Völlig für sich spricht dafür die Darbietung von „Mayenzeit auf Hawayy“ mit Stephan Groth aka MC Hawayy am Mikrofon und den beiden Damen Laura und Fiona in Baströckchen gekleidet. Dieses vermutlich einmalige Schauspiel, verbunden mit verschiedenen Insider-Plakaten im Publikum wie „Liebe im Wald“ oder „Für Lembas“, sorgt für das erste stimmungstechnische Ausrufezeichen. Zu „allerley“ Klamauk packen FAUN auch einige Live-Beinahepremieren wie das im Game-of-Thrones-Universum angesiedelte „Feuer“ von „XV – Best Of“, welches sehr auf die Qualitäten von Neu-Sängerin Laura zugeschnitten ist. Einige ältere Stücke wie „Wind und Geige“ bekommen ebenso ein Make-Over verpasst und auch ohne Einar Selvik gelingt „Odin“ auf der kleinen Club-Bühne an diesem Abend außerordentlich gut. So wird der Auftritt im kleinen Rahmen gleichzeitig auch eine Art Feuerprobe für die große Jubiläumstour im Herbst.
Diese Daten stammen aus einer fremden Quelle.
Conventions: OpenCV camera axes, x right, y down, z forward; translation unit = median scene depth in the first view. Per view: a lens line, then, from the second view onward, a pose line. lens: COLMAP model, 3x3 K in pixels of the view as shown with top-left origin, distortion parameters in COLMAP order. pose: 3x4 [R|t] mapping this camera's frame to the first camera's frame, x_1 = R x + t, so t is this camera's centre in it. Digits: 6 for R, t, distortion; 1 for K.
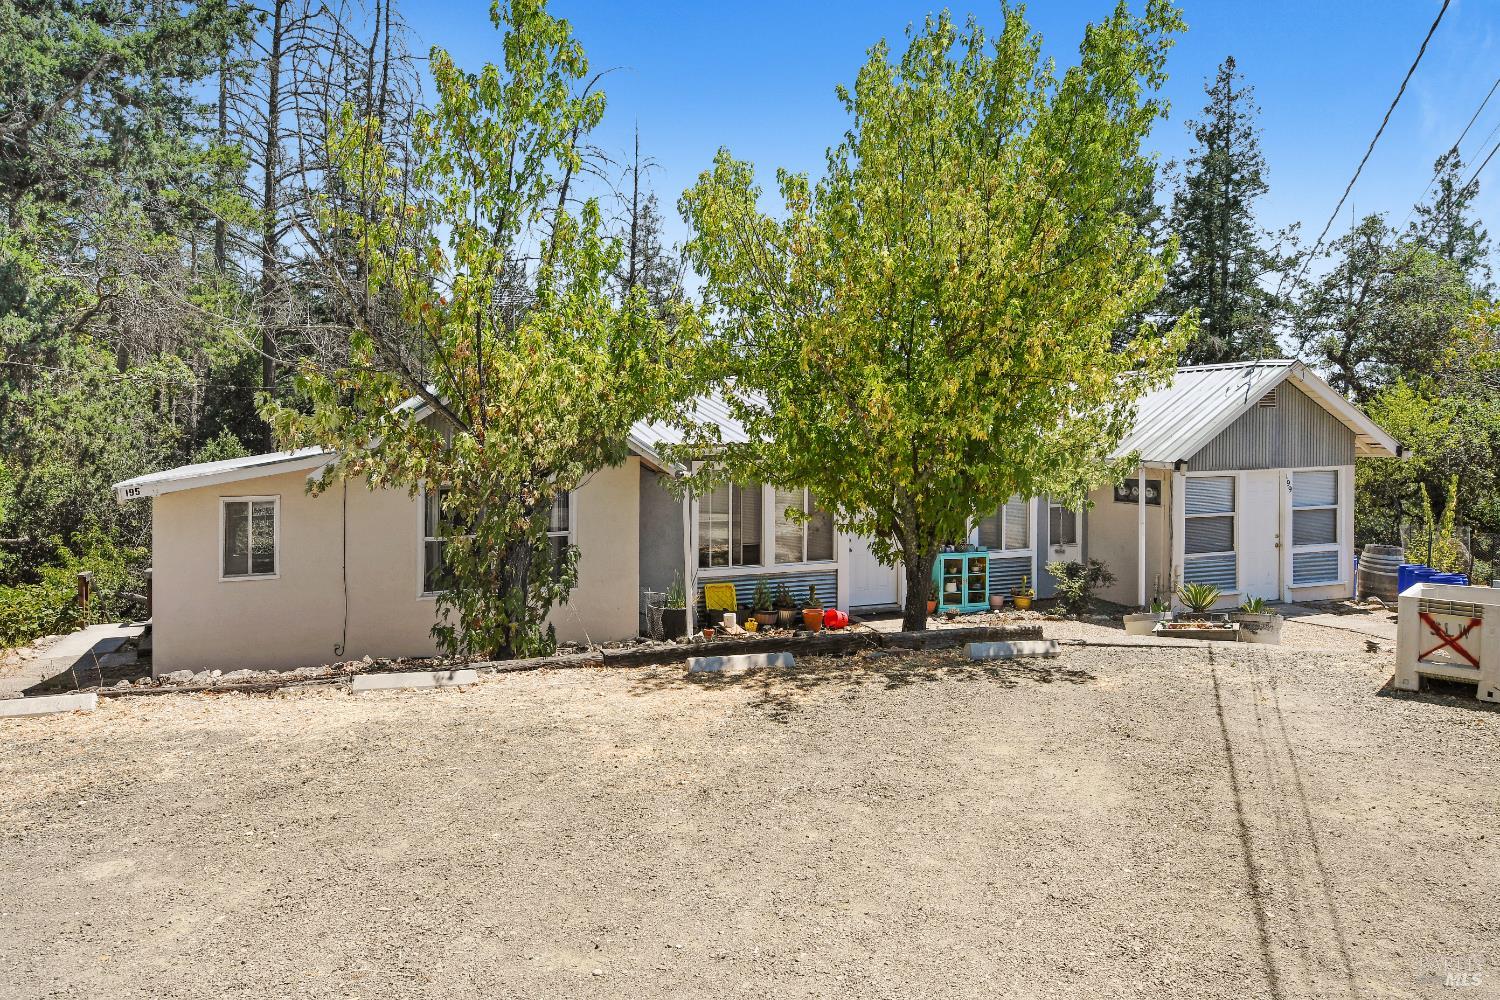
lens RADIAL K [[1103.1, 0, 754.7], [0, 1103.1, 468.6], [0, 0, 1]] dist [-0.006793, -0.002017]
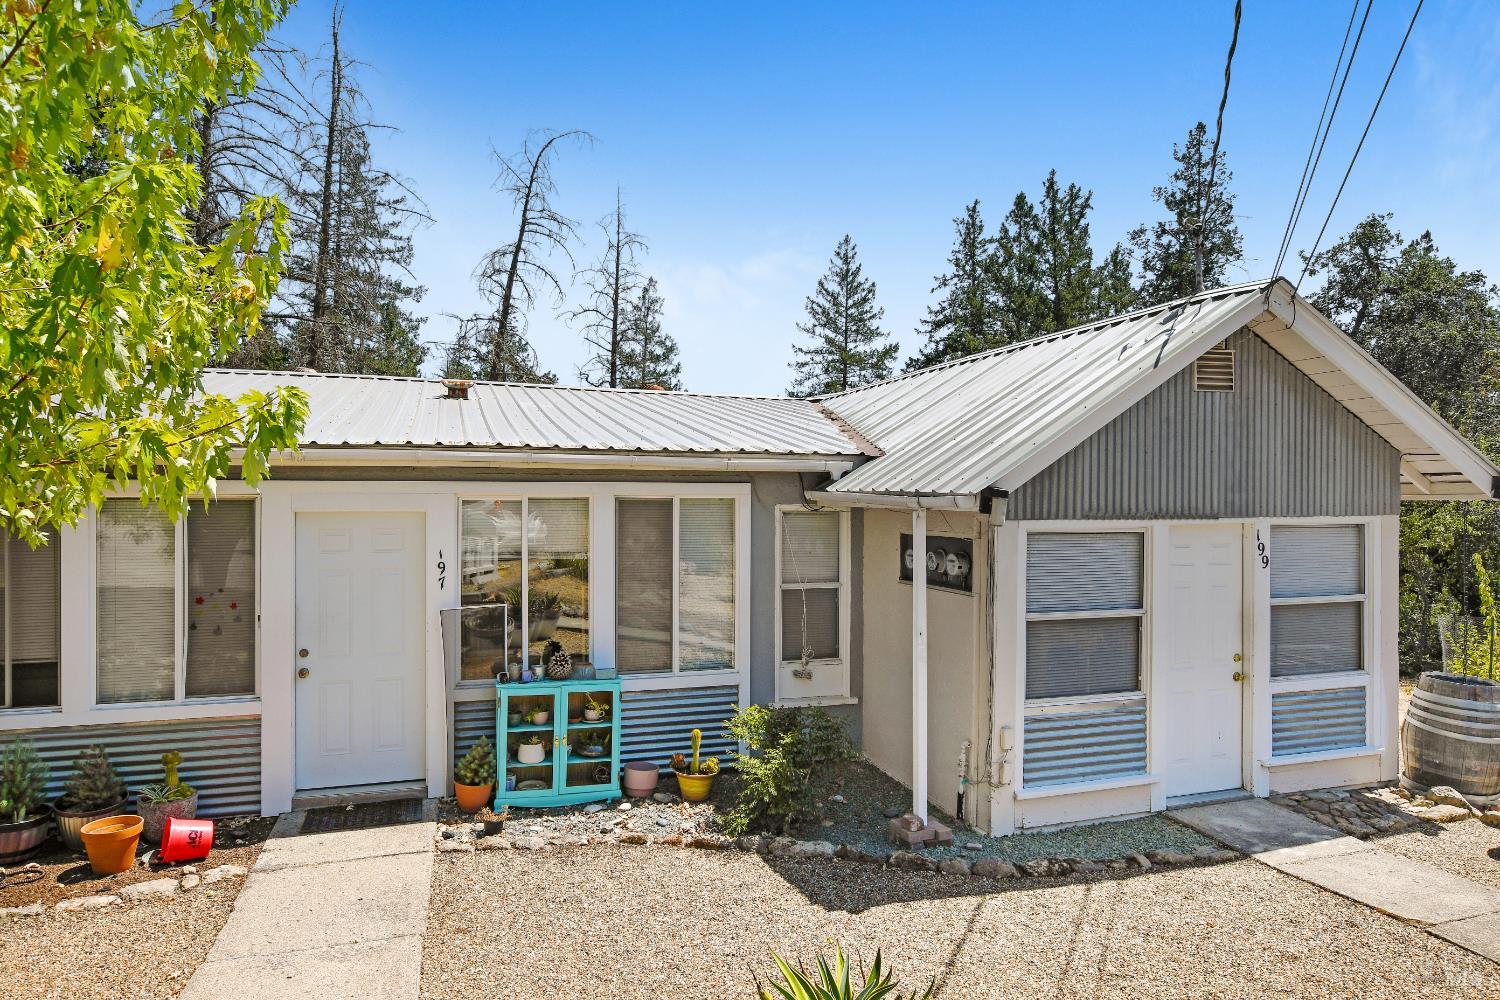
lens RADIAL K [[873.1, 0, 761.1], [0, 873.1, 504.9], [0, 0, 1]] dist [-0.004221, 0.006515]
pose [[0.997362, 0.013059, -0.071404, 0.290922], [-0.015574, 0.999274, -0.034781, 0.010658], [0.070897, 0.035802, 0.996841, 0.597443]]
Das große Highlight heben sich die POPES OF PAGANISM bis zum Schluss auf: In einer Zugabe der ganz besonderen Art überführen Niel Mitra und Rüdiger Maul zusammen mit Ernst Horn von Deine Lakaien am Keyboard das wohl meistkritisierte FAUN-Stück aller Zeiten, „Tanz mit mir“, in eine Art schamanisches Exorzismus-Ritual, das für eine grölende Menge sorgt und als wunderbares selbstironisches Statement der Band über ihre eigene Vergangenheit in die Geschichte eingeht.
Kein Zweifel, die POPES OF PAGANISM bzw. FAUN fühlen sich eher im Neo-Pagan-Folk als bei Carmen Nebel verwurzelt. Was die Live-Auftritte der letzten Jahre oder auch mancher Remix wie der von „Walpurgisnacht“ bereits nahelegen, dürfte sich alsbald auch wieder auf den CDs widerspiegeln. FAUN wollen ganz offensichtlich weiter zurück zu ihren Anfängen und weg vom Gute-Laune-Schlager, powered by Santiano. Die Show unter anderem Namen trägt am Ende sehr zur Glaubwürdigkeit dieses Unterfangens bei und könnte auch manch verprellten Fan zurückgewinnen. Wenn sich dafür die POPES OF PAGANISM als Support von FAUN auf der kommenden Tour die Ehre gäben, trüge das sicherlich auch zum weiteren Erfolg bei. Welch Potential hinter der Kombi steckt, offenbarte dieser Abend.